=== Exercise goal ===
Find all lines in the listing that include the word "linejoin", then copy them.

=== Data to use ===
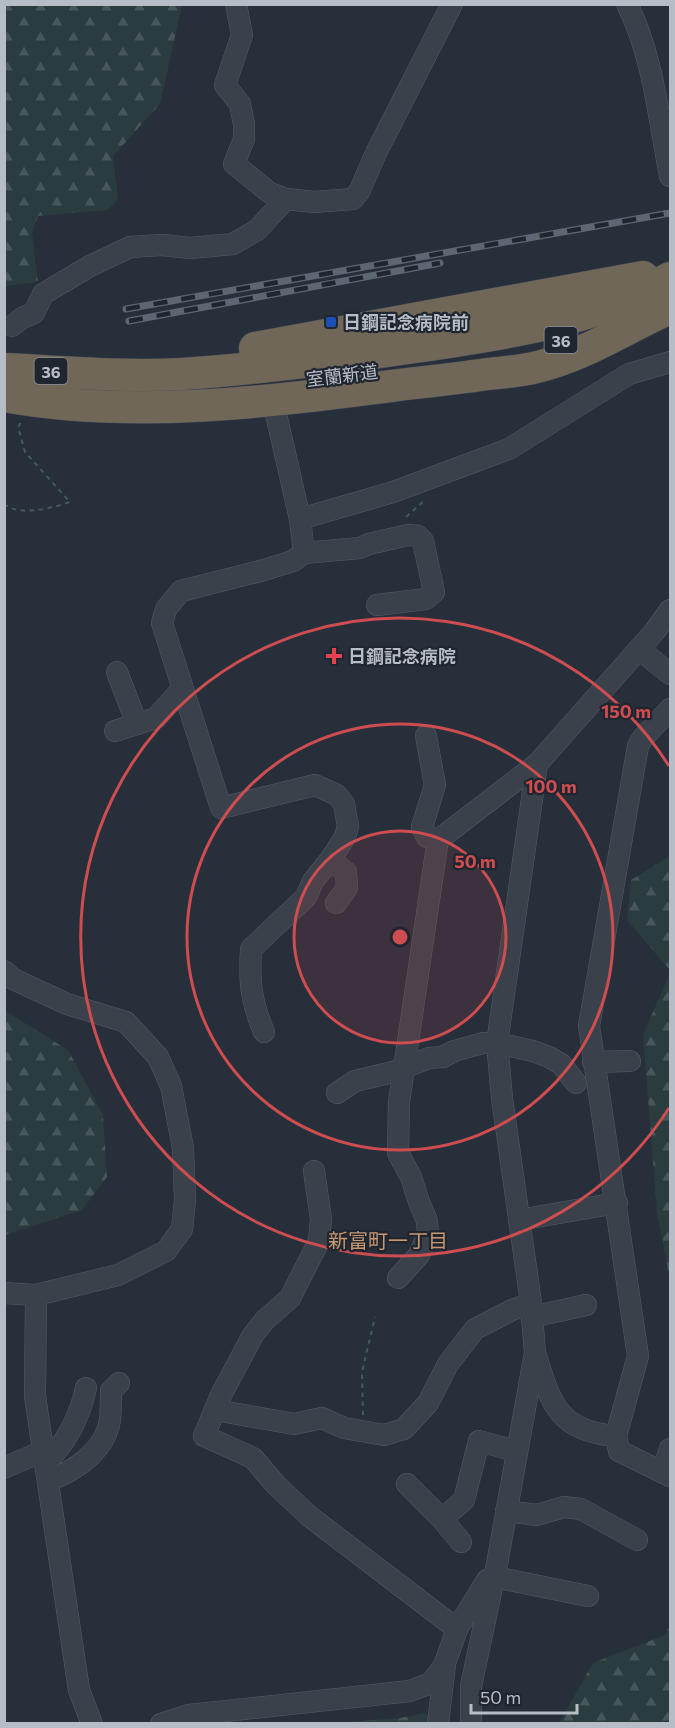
<svg xmlns="http://www.w3.org/2000/svg" width="675" height="1728" viewBox="0 0 675 1728" font-family="Commissioner,'Noto Sans JP',sans-serif">
<style>
.forest{fill:url(#forest-firs)}
.lines{fill:none;stroke-linecap:round;stroke-linejoin:round}
.minor-casing{stroke:#565c66;stroke-width:22}
.highway-casing{stroke:#464c56;stroke-width:33}
.path{stroke:#49585b;stroke-width:2;stroke-dasharray:4.5 4.5;stroke-linecap:butt}
.minor{stroke:#3b414b;stroke-width:21}
.highway{stroke:#706759;stroke-width:32}
.rail-casing{stroke:#5d6672;stroke-width:7}
.rail{stroke:#202630;stroke-width:4.5;stroke-dasharray:14;stroke-linecap:butt}
.ring{fill:none;stroke:#ce4d50;stroke-width:3}
.transit-dot{fill:#1a4fb4;stroke:#202630;stroke-width:2}
.health-dot{fill:#e0444e;stroke:#202630;stroke-width:2}
.labels{text-anchor:middle;dominant-baseline:central;stroke-width:4.5;stroke-linejoin:round;paint-order:stroke}
.shield{fill:#202630;stroke:#8a9099;stroke-width:1.5}
.shield-label{font-size:16px;font-weight:bold;fill:#b7bdc6}
.poi-label{font-size:18px;font-weight:bold;fill:#b7bdc6;stroke:#202630;text-anchor:start}
.street-label{font-size:18px;fill:#b7bdc6;stroke:#202630}
.neighbourhood-label{font-size:20px;fill:#c79771;stroke:#202630}
.centre{fill:#ce4d50;stroke:#202630;stroke-width:3}
.ring-label{font-size:18px;text-anchor:middle;font-weight:bold;fill:#ce4d50;stroke:#202630;stroke-width:4.5;stroke-linejoin:round;paint-order:stroke}
</style>
<defs>
<pattern id="forest-firs" width="22" height="20" patternUnits="userSpaceOnUse" patternTransform="scale(1.5)"><rect width="22" height="20" fill="#2a3c3d"/><path d="M5 1l3.5 6h-7zM16 11l3.5 6h-7z" fill="#475658"/></pattern>
</defs>
<rect width="100%" height="100%" fill="#272f3b"/>
<g class="forest">
<polygon points="4,5 182,5 160,104 113,156 118,199 108,210 38,216 32,233 38,282 5,286"/>
<polygon points="670,856 670,970 627,920 631,880"/>
<polygon points="670,973 670,1280 657,1212 643,1035"/>
<polygon points="4,1010 68,1050 103,1115 107,1177 82,1210 5,1235"/>
<polygon points="670,1626 670,1723 559,1723 593,1663 665,1635"/>
<polygon points="426,1713 431,1723 322,1724 400,1718"/>
</g>
<g class="lines">
<defs>
<g id="minor">
<polyline points="236,4 242,35 225,85 240,104 244,124 244,139 234,164 270,193 286,199"/>
<path d="M627,4C653,55 659,120 670,176"/>
<polyline points="12,326 22,318 34,313 43,294 90,266 130,247 162,245 190,248 233,244 257,230 286,199 314,202 353,199 360,190 376,153 452,4"/>
<polyline points="273,401 300,519 304,553"/>
<polyline points="300,519 393,492 509,449 629,374 670,362"/>
<polyline points="639,649 670,674"/>
<polyline points="117,672 137,724"/>
<polyline points="115,731 156,718 182,689"/>
<polyline points="426,736 435,785 422,827 427,837 438,839 446,834 537,764"/>
<polyline points="330,860 346,872 347,888 336,903"/>
<polyline points="4,971 13,979 67,1004 126,1022 158,1057 171,1086 183,1148 185,1200 182,1229 166,1251 118,1275 36,1295 4,1293"/>
<path d="M264,1032C251,1001 249,983 251,949L306,897L313,881L330,860L345,837L348,826L344,804L337,795L315,785L221,808L162,623L166,609L181,591L264,570L293,561L304,553L360,548L369,544L408,535L418,536L423,541L434,592L426,599L377,605"/>
<polyline points="593,1062 630,1061"/>
<polyline points="337,1093 355,1081 393,1072 429,1058 443,1057 454,1051 483,1043 497,1043 533,1051 549,1057 561,1064 576,1083"/>
<polyline points="314,1171 321,1219 319,1241 290,1298 265,1320 253,1335 221,1395 204,1436 253,1458 276,1485 309,1516 457,1629"/>
<polyline points="519,1220 617,1203"/>
<polyline points="398,1278 419,1255 428,1235 427,1221 419,1202 411,1177 398,1153 399,1102 438,839"/>
<polyline points="36,1295 35,1396 79,1690 92,1724"/>
<polyline points="532,1317 586,1305"/>
<path d="M536,1356C551,1406 560,1431 616,1436L638,1356L589,1026L638,746L642,739L670,709"/>
<polyline points="215,1410 294,1424 322,1418 344,1428 384,1435 404,1429 428,1403 448,1364 475,1329 512,1310 531,1303"/>
<polyline points="616,1436 619,1451 670,1476"/>
<path d="M45,1463C66,1444 80,1416 86,1388"/>
<polyline points="4,1468 43,1451"/>
<polyline points="662,1472 670,1449"/>
<path d="M48,1481C75,1471 105,1451 110,1420C111,1410 111,1400 111,1391L119,1383"/>
<polyline points="407,1484 442,1519 464,1500 479,1441 516,1451"/>
<polyline points="506,1511 537,1515 564,1507 581,1509 637,1540"/>
<polyline points="442,1519 461,1542"/>
<polyline points="494,1577 588,1596"/>
<polyline points="161,1724 189,1715 410,1691 431,1683 444,1666 457,1629 487,1580"/>
<polyline points="438,1724 445,1664"/>
<polyline points="471,1724 471,1686 497,1564 535,1353 531,1303 502,1098 497,1043 537,764 655,631 670,610"/>
</g>
<g id="highway">
<polyline points="255,348 643,277"/>
<path d="M4,369C64,372 123,377 182,374C258,369 333,359 408,348C498,335 589,323 670,278"/>
<path d="M4,396C138,420 274,401 407,384C434,381 461,378 488,374C509,372 531,370 551,363C593,350 630,326 670,308"/>
</g>
</defs>
<use href="#minor" class="minor-casing"/>
<use href="#highway" class="highway-casing"/>
<g class="path">
<path d="M4,504C20,517 52,508 70,502L25,452L18,427L22,421"/>
<polyline points="406,517 424,501"/>
<polyline points="363,1415 362,1372 375,1317"/>
</g>
<use href="#minor" class="minor"/>
<use href="#highway" class="highway"/>
<defs>
<g id="rail">
<polyline points="126,309 670,213"/>
<polyline points="129,321 440,263"/>
</g>
</defs>
<use href="#rail" class="rail-casing"/>
<use href="#rail" class="rail"/>
</g>
<circle cx="400" cy="937" r="106" fill="#ce4d50" fill-opacity=".12"/>
<g class="ring">
<circle cx="400" cy="937" r="106"/>
<circle cx="400" cy="937" r="213"/>
<path d="M669 1108A319 319 0 1 1 669 766"/>
</g>
<rect class="transit-dot" x="325" y="316" width="12" height="12" rx="3"/>
<path class="health-dot" d="M331 647h6v6h6v6h-6v6h-6v-6h-6v-6h6z"/>
<g class="labels">
<g class="shield">
<rect x="544.5" y="327" width="33" height="26" rx="4.5"/>
<rect x="34.5" y="358" width="33" height="26" rx="4.5"/>
</g>
<g class="shield-label">
<text x="561" y="340">36</text>
<text x="51" y="371">36</text>
</g>
<g class="poi-label">
<text x="343" y="322">日鋼記念病院前</text>
<text x="348" y="656">日鋼記念病院</text>
</g>
<g class="street-label">
<text transform="translate(342 375) rotate(-7)">室蘭新道</text>
</g>
<g class="neighbourhood-label">
<text x="388" y="1240">新富町一丁目</text>
</g>
</g>
<circle cx="400" cy="937" r="9" class="centre"/>
<g class="ring-label">
<text x="626" y="718">150 m</text>
<text x="551" y="793">100 m</text>
<text x="475" y="868">50 m</text>
</g>
<rect width="675" height="1728" fill="none" stroke="#b7bdc6" stroke-width="12"/>
<path d="M471 1704v9h106v-9" fill="none" stroke="#b7bdc6" stroke-width="3"/>
<text x="480" y="1704" font-size="18" fill="#b7bdc6" stroke="#202630" stroke-width="4.5" paint-order="stroke">50 m</text>
</svg>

=== Result of this exercise ===
.lines{fill:none;stroke-linecap:round;stroke-linejoin:round}
.labels{text-anchor:middle;dominant-baseline:central;stroke-width:4.5;stroke-linejoin:round;paint-order:stroke}
.ring-label{font-size:18px;text-anchor:middle;font-weight:bold;fill:#ce4d50;stroke:#202630;stroke-width:4.5;stroke-linejoin:round;paint-order:stroke}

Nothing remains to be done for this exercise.